He does not understand what is happening to him. Until now he has been more or less indifferent to animals. Although in an abstract way he disapproves of cruelty, he cannot tell whether by nature he is cruel or kind. He is simply nothing. He assumes that people from whom cruelty is demanded in the line of duty, people who work in slaughterhouses, for instance, grow carapaces over their souls. Habit hardens: it must be so in most cases, but it does not seem to be so in his. He does not seem to have the gift of hardness.
His whole being is gripped by what happens in the theatre. He is convinced the dogs know their time has come. Despite the silence and the painlessness of the procedure, despite the good thoughts that Bev Shaw thinks and that he tries to think, despite the airtight bags in which they tie the newmade corpses, the dogs in the yard smell what is going on inside. They flatten their ears, they droop their tails, as if they too feel the disgrace of dying; locking their legs, they have to be pulled or pushed or carried over the threshold. On the table some snap wildly left and right, some whine plaintively; none will look straight at the needle in Bev's hand, which they somehow know is going to harm them terribly.
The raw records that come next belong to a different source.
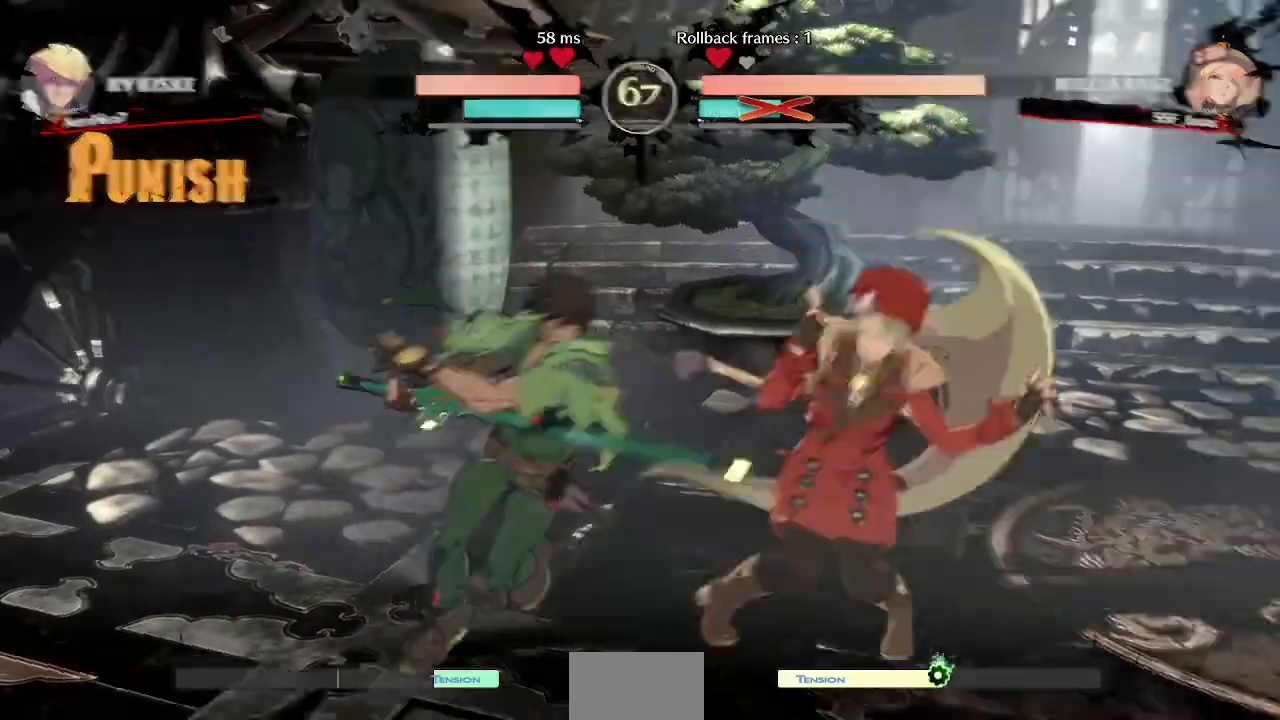
{"dt_ms": 520, "buttons": ["DPAD_RIGHT"], "events": [[80, "CROSS", "down"], [120, "DPAD_UP", "down"], [160, "R1", "down"], [200, "SQUARE", "up"], [200, "TRIANGLE", "up"], [240, "CROSS", "up"], [240, "R1", "up"], [400, "DPAD_UP", "up"]]}
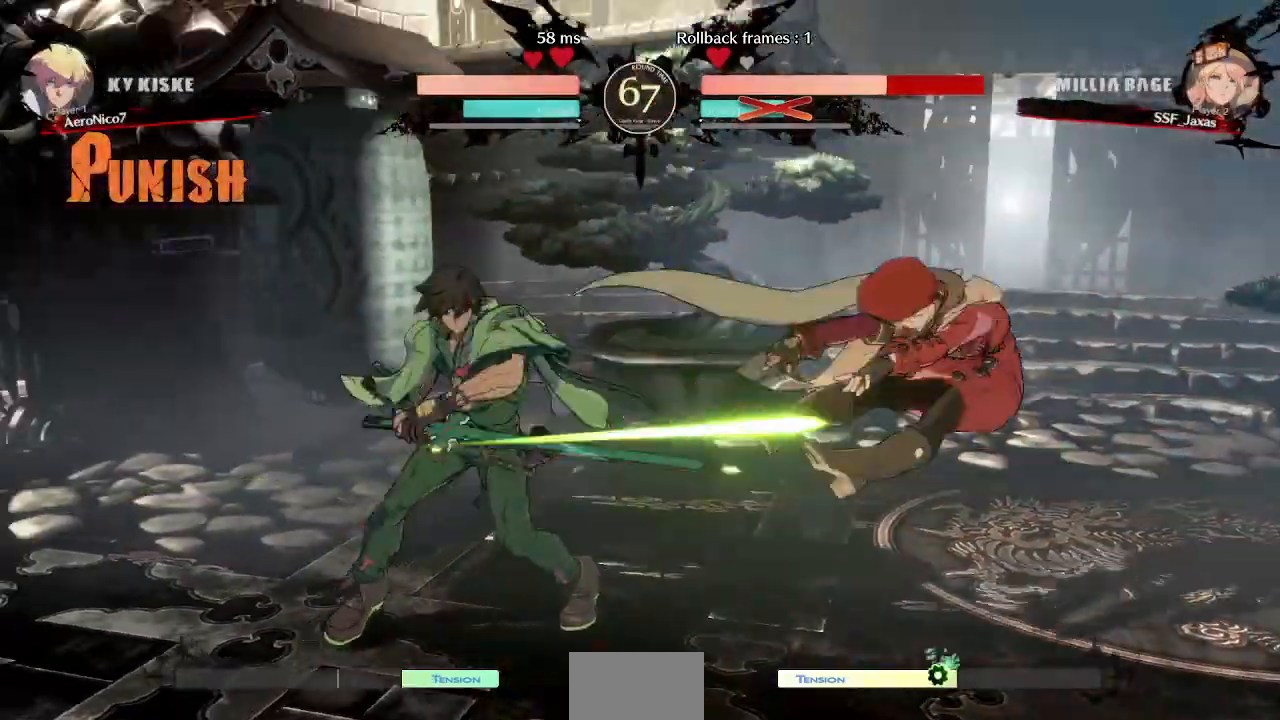
{"dt_ms": 480, "buttons": ["DPAD_RIGHT"], "events": [[80, "DPAD_RIGHT", "up"], [200, "DPAD_LEFT", "down"], [280, "DPAD_LEFT", "up"], [360, "DPAD_RIGHT", "down"]]}
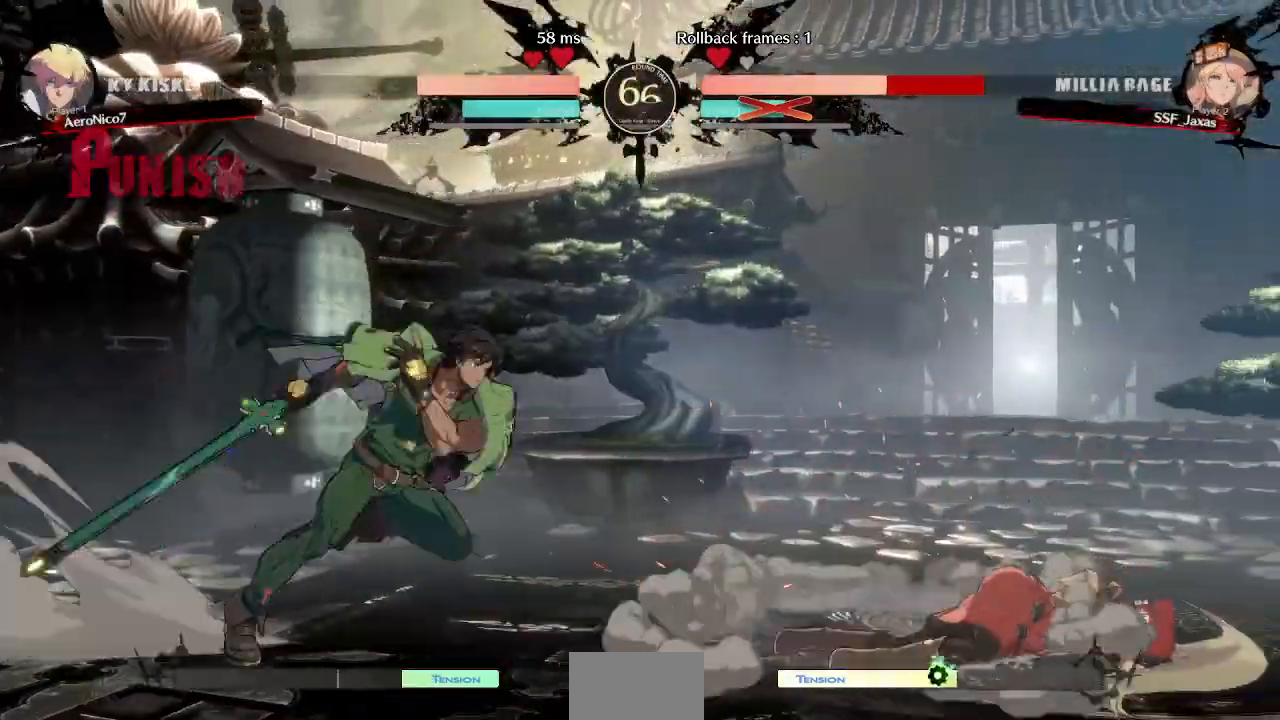
{"dt_ms": 1000, "buttons": []}
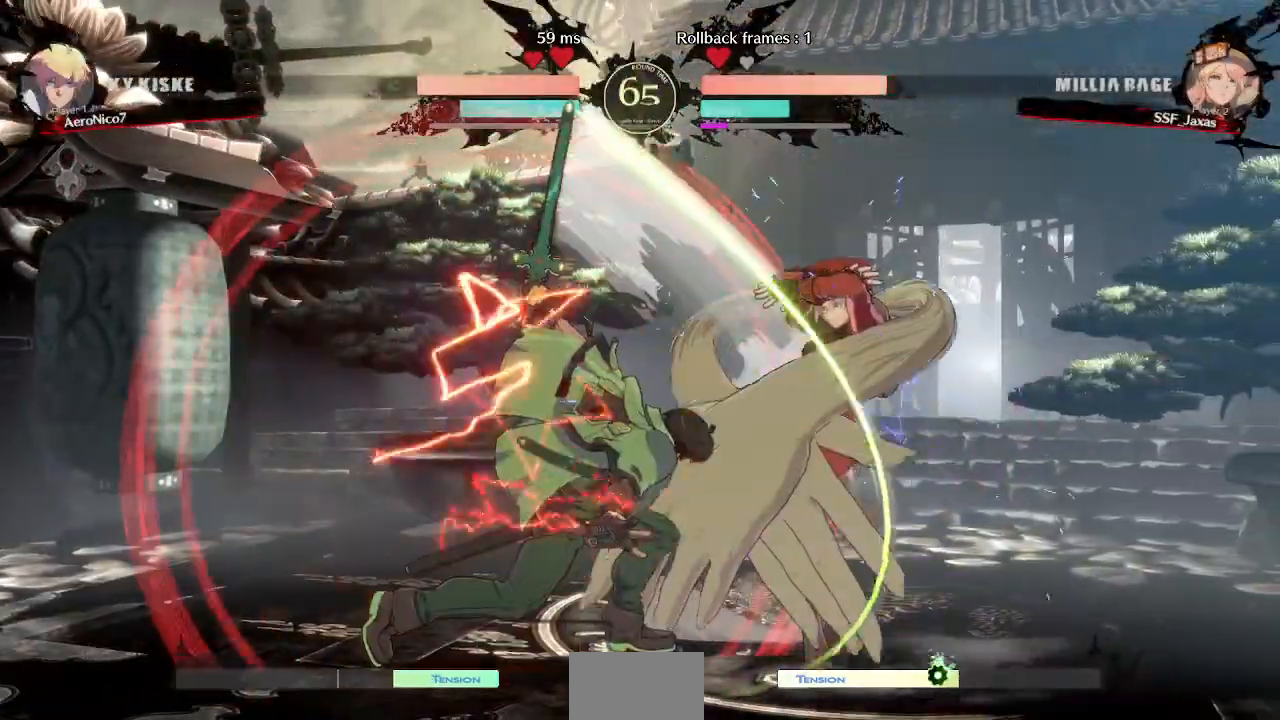
{"dt_ms": 1000, "buttons": ["DPAD_RIGHT"]}
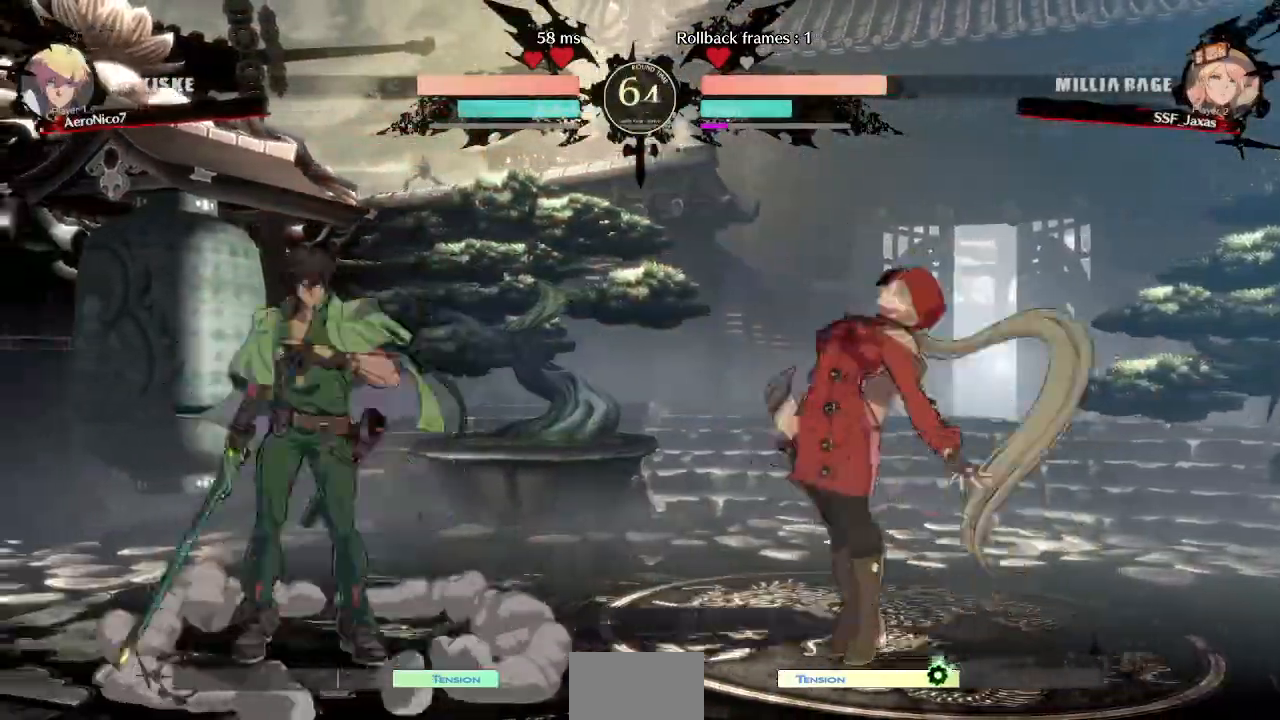
{"dt_ms": 520, "buttons": ["DPAD_UP", "DPAD_LEFT"]}
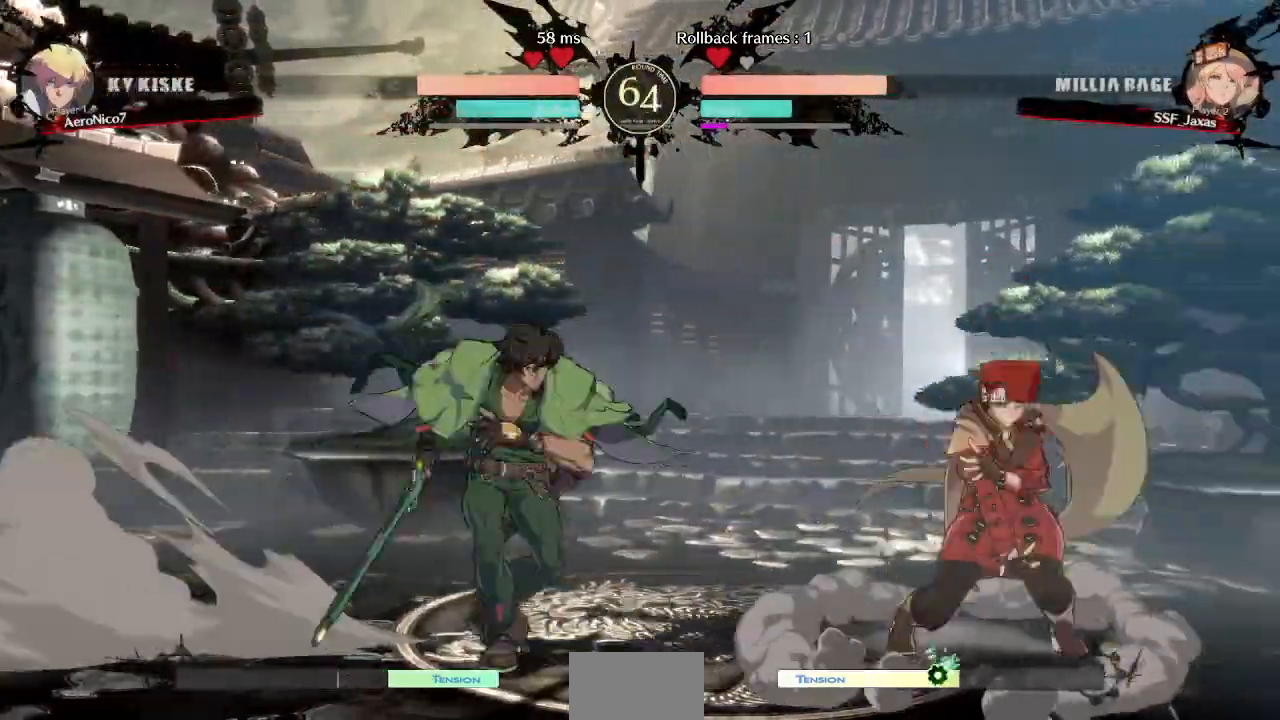
{"dt_ms": 1000, "buttons": ["DPAD_RIGHT"]}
Worst are those that sniff him and try to lick his hand. He has never liked being licked, and his first impulse is to pull away. Why pretend to be a chum when in fact one is a murderer? But then he relents. Why should a creature with the shadow of death upon it feel him flinch away as if its touch were abhorrent? So he lets them lick him, if they want to, just as Bev Shaw strokes them and kisses them if they will let her.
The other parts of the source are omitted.